St Eustache 27 juillet 2011, Emile Servan-Schreiber
Je ne vais pas vous parler de la vie de David, mais de sa mort. Car elle est en elle même une leçon de vie.
Pendant treize mois, depuis le premier diagnostic de sa rechute jusqu'à sa mort, David s'est battu comme un taureau dans l'arène, avec autant de courage dans la bataille que de lucidité sur ses chances, quasi-nulles, de gagner, avec autant de détermination à vivre que d'humilité face a son destin.
Quand, il y a cinq mois, la tumeur est réapparue malgré tous les douloureux traitements de pointe, il savait, nous savions tous, qu'il lui restait très peu de temps.
Cette ultime épreuve de la mort, il s'y est engage complètement. Pour, fidele à sa méthode, se donner le sentiment de prendre la main sur le mal, pour prendre le pouvoir au lieu de subir. Il a su ainsi profiter pleinement des possibilités qu'offre cet étrange intervalle de vie que l'on sait être le dernier.
Alors que la tumeur progressait de jour en jour, engourdissant ses membres un à un, affaiblissant sa voix jusqu'a un simple murmure, réduisant sa capacité de concentration a seulement quelques heures par jour, il a choisi de jeter ses ultimes forces physiques et cérébrales dans l'écriture d'un dernier livre. Ainsi, pour la troisième fois, il fit en sorte que son épreuve personnelle se transforme en une expérience positive et utile pour les autres.
Ce dernier opus fut arrache à la maladie, à la mort elle même, avec le succès que l'on sait.
Ce formidable accueil du public, pour son livre le plus personnel, l'a profondément gratifie. L'une des dernières choses qu'il ait fait l'effort de tenir dans sa main engourdie, quelques jours avant de mourir, a ete le classement des livres de L'Express avec le sien tout en haut. Cela lui donna le sentiment d'avoir, d'une certaine façon vaincu la maladie en l'empêchant de l'empêcher d'être encore utile.
Comme les deux précédents, ce livre est, pour ses lecteurs, un puissant médicament. Car, face à la mort, et jusqu'au bout de sa maladie, David est reste un médecin attentif aux autres.
Ceux d'entre nous qui ont eu la chance de prendre soin de lui ces derniers mois, de l'accompagner dans son calvaire, ont eu l'impression que c'est plutôt lui qui nous accompagnait, lui qui nous rassurait que tout allait bien se passer, lui qui faisait preuve d'une patience infinie face a nos maladresses, lui qui d'un doux regard reconnaissant dissipait toute la gêne que son état d'extrême dépendance aurait pu causer.
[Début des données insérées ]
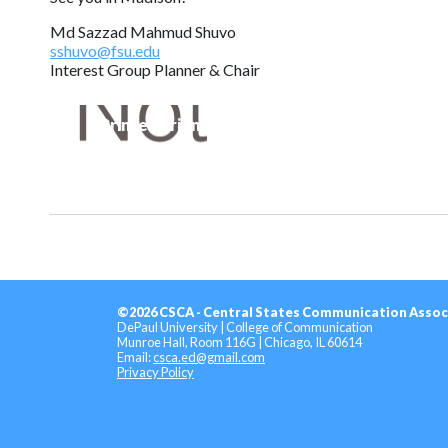
Md Sazzad Mahmud Shuvo
sshuvo@fsu.edu
Interest Group Planner & Chair
Printer-Friendly Version
©2026 CSCA - Central States Communication Assoc
DePaul University | College of Communication
Munroe Hall, Room 116G | Chicago, IL 60614
Email:
csca.ed@gmail.com
Privacy Policy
Il prenait soin de nos âmes.
Dans « On peut se dire au revoir plusieurs fois », David s'interroge sur sa réserve de courage et demande à ses proches de ne pas lui en vouloir s'il devait trembler au seuil de la mort.
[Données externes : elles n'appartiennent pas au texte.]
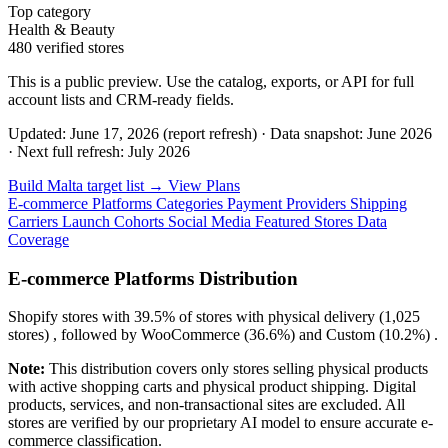
Top category
Health & Beauty
480 verified stores
This is a public preview. Use the catalog, exports, or API for full
account lists and CRM-ready fields.
Updated: June 17, 2026 (report refresh)
·
Data snapshot: June 2026
·
Next full refresh: July 2026
Build Malta target list →
View Plans
E-commerce Platforms
Categories
Payment Providers
Shipping
Carriers
Launch Cohorts
Social Media
Featured Stores
Data
Coverage
E-commerce Platforms Distribution
Shopify
stores with
39.5%
of stores with physical delivery (1,025
stores) , followed by
WooCommerce
(36.6%)
and
Custom
(10.2%)
.
Note:
This distribution covers only stores selling physical products
with active shopping carts and physical product shipping. Digital
products, services, and non-transactional sites are excluded. All
stores are verified by our proprietary AI model to ensure accurate e-
commerce classification.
A aucun moment il n'a tremblé.
Au contraire. Quelques jours avant la fin, il reposait sur son lit d'hôpital, presque entièrement paralysé et sans voix. A ce stade, pour s'exprimer, il ne pouvait plus bouger que sa main droite, et son regard. Alors que je pris sa main dans la mienne, croyant ainsi le rassurer et lui transmettre un peu de courage, je fus surpris quand un instant plus tard, me fixant droit dans les yeux, il se dégagea pour prendre ma main dans la sienne. Je compris que c'est moi qu'il tenait a rassurer que tout irait bien.
David n'avait pas peur de la mort, il croyait que celle ci allait l'emporter vers un royaume d'amour, via ce fameux tunnel de lumière dont temoignent ceux qui ont eu ce qu'on appelle « une expérience de mort imminente ».
Nous te le souhaitons, David, mon frère, frère de Franklin, frère d'Edouard, notre frère à tous.
Pour ta part, tu nous as donne un superbe exemple de ce que l'on pourrait appeler « une expérience de mort réussie. » Un précieux cadeau de départ que chacun de nous gardera dans son cœur, pour y puiser, de temps a autre, un peu de la force nécessaire a affronter la vie.